Don't Let It Fade: Preserving Edits in Diffusion Language Models via Token Timestep Allocation
Woojin Kim, Jaeyoung Do
TL;DR
This work identifies update-forgetting as a key bottleneck in diffusion language models, where uniform, context-agnostic updates erase previously applied classifier-guided edits and degrade fluency. It introduces Token Timestep Allocation (TTA-Diffusion), an inference-time framework that assigns per-token timesteps to implement soft, semantic token ordering, thereby preserving edits while reducing unnecessary updates. The method includes both fixed and adaptive schedules, with adaptive allocation guided by classifier gradients and a smoothing mechanism to balance stability and fluency. Empirical results on detoxification and sentiment control show substantial gains in controllability and fluency with significantly fewer diffusion steps, and the approach generalizes across discrete, continuous, and progressive-step-reduction settings. Overall, TTA-Diffusion offers a principled, inference-time mechanism to enforce token-level ordering and improve efficiency in diffusion-based text generation.
Abstract
While diffusion language models (DLMs) enable fine-grained refinement, their practical controllability remains fragile. We identify and formally characterize a central failure mode called update forgetting, in which uniform and context agnostic updates induce token level fluctuations across timesteps, erasing earlier semantic edits and disrupting the cumulative refinement process, thereby degrading fluency and coherence. As this failure originates in uniform and context agnostic updates, effective control demands explicit token ordering.

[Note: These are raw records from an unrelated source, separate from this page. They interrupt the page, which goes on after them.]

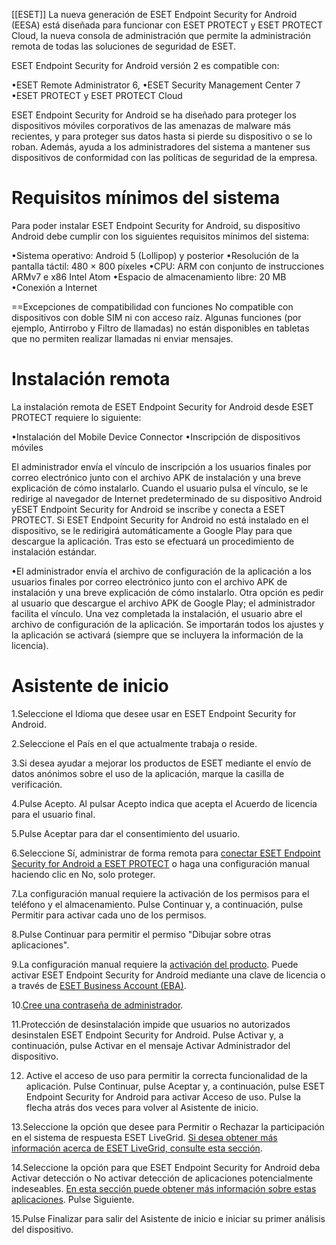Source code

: [[ESET]]
La nueva generación de ESET Endpoint Security for Android (EESA) está diseñada para funcionar con ESET PROTECT y ESET PROTECT Cloud, la nueva consola de administración que permite la administración remota de todas las soluciones de seguridad de ESET.

ESET Endpoint Security for Android versión 2 es compatible con:

•ESET Remote Administrator 6,
•ESET Security Management Center 7
•ESET PROTECT y ESET PROTECT Cloud

ESET Endpoint Security for Android se ha diseñado para proteger los dispositivos móviles corporativos de las amenazas de malware más recientes, y para proteger sus datos hasta si pierde su dispositivo o se lo roban. Además, ayuda a los administradores del sistema a mantener sus dispositivos de conformidad con las políticas de seguridad de la empresa.

# Requisitos mínimos del sistema


Para poder instalar ESET Endpoint Security for Android, su dispositivo Android debe cumplir con los siguientes requisitos mínimos del sistema:

•Sistema operativo: Android 5 (Lollipop) y posterior
•Resolución de la pantalla táctil: 480 × 800 píxeles
•CPU: ARM con conjunto de instrucciones ARMv7 e x86 Intel Atom
•Espacio de almacenamiento libre: 20 MB
•Conexión a Internet

==Excepciones de compatibilidad con funciones
No compatible con dispositivos con doble SIM ni con acceso raíz. Algunas funciones (por ejemplo, Antirrobo y Filtro de llamadas) no están disponibles en tabletas que no permiten realizar llamadas ni enviar mensajes.

# Instalación remota

La instalación remota de ESET Endpoint Security for Android desde ESET PROTECT requiere lo siguiente:

•Instalación del Mobile Device Connector
•Inscripción de dispositivos móviles


El administrador envía el vínculo de inscripción a los usuarios finales por correo electrónico junto con el archivo APK de instalación y una breve explicación de cómo instalarlo. Cuando el usuario pulsa el vínculo, se le redirige al navegador de Internet predeterminado de su dispositivo Android yESET Endpoint Security for Android se inscribe y conecta a ESET PROTECT. Si ESET Endpoint Security for Android no está instalado en el dispositivo, se le redirigirá automáticamente a Google Play para que descargue la aplicación. Tras esto se efectuará un procedimiento de instalación estándar.

•El administrador envía el archivo de configuración de la aplicación a los usuarios finales por correo electrónico junto con el archivo APK de instalación y una breve explicación de cómo instalarlo. Otra opción es pedir al usuario que descargue el archivo APK de Google Play; el administrador facilita el vínculo. Una vez completada la instalación, el usuario abre el archivo de configuración de la aplicación. Se importarán todos los ajustes y la aplicación se activará (siempre que se incluyera la información de la licencia).

# Asistente de inicio

1.Seleccione el Idioma que desee usar en ESET Endpoint Security for Android.

2.Seleccione el País en el que actualmente trabaja o reside.

3.Si desea ayudar a mejorar los productos de ESET mediante el envío de datos anónimos sobre el uso de la aplicación, marque la casilla de verificación.

4.Pulse Acepto. Al pulsar Acepto indica que acepta el Acuerdo de licencia para el usuario final.

5.Pulse Aceptar para dar el consentimiento del usuario.

6.Seleccione Sí, administrar de forma remota para [conectar ESET Endpoint Security for Android a ESET PROTECT](https://help.eset.com/eesa/2/es-ES/settings_admin_era.html) o haga una configuración manual haciendo clic en No, solo proteger.

7.La configuración manual requiere la activación de los permisos para el teléfono y el almacenamiento. Pulse Continuar y, a continuación, pulse Permitir para activar cada uno de los permisos.

8.Pulse Continuar para permitir el permiso "Dibujar sobre otras aplicaciones".

9.La configuración manual requiere la [activación del producto](https://help.eset.com/eesa/2/es-ES/license.html). Puede activar ESET Endpoint Security for Android mediante una clave de licencia o a través de [ESET Business Account (EBA)](https://help.eset.com/eba/en-US/index.html).

10.[Cree una contraseña de administrador](https://help.eset.com/eesa/2/es-ES/settings_admin_password.html).

11.Protección de desinstalación impide que usuarios no autorizados desinstalen ESET Endpoint Security for Android. Pulse Activar y, a continuación, pulse Activar en el mensaje Activar Administrador del dispositivo.

12. Active el acceso de uso para permitir la correcta funcionalidad de la aplicación. Pulse Continuar, pulse Aceptar y, a continuación, pulse ESET Endpoint Security for Android para activar Acceso de uso. Pulse la flecha atrás dos veces para volver al Asistente de inicio.

13.Seleccione la opción que desee para Permitir o Rechazar la participación en el sistema de respuesta ESET LiveGrid. [Si desea obtener más información acerca de ESET LiveGrid, consulte esta sección](https://help.eset.com/eesa/2/es-ES/antivirus_advanced_settings.html#livegrid).

14.Seleccione la opción para que ESET Endpoint Security for Android deba Activar detección o No activar detección de aplicaciones potencialmente indeseables. [En esta sección puede obtener más información sobre estas aplicaciones](https://help.eset.com/eesa/2/es-ES/antivirus_advanced_settings.html#pua). Pulse Siguiente.

15.Pulse Finalizar para salir del Asistente de inicio e iniciar su primer análisis del dispositivo.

We propose Token Timestep Allocation (TTA), which realizes soft and semantic token ordering via per token timestep schedules: critical tokens are frozen early, while uncertain tokens receive continued refinement. This timestep based ordering can be instantiated as either a fixed policy or an adaptive policy driven by task signals, thereby supporting a broad spectrum of refinement strategies. Because it operates purely at inference time, it applies uniformly across various DLMs and naturally extends to diverse supervision sources. Empirically, TTA improves controllability and fluency: on sentiment control, it yields more than 20 percent higher accuracy and nearly halves perplexity using less than one fifth the steps; in detoxification, it lowers maximum toxicity (12.2 versus 14.5) and perplexity (26.0 versus 32.0). Together, these results demonstrate that softened ordering via timestep allocation is the critical lever for mitigating update forgetting and achieving stable and controllable diffusion text generation.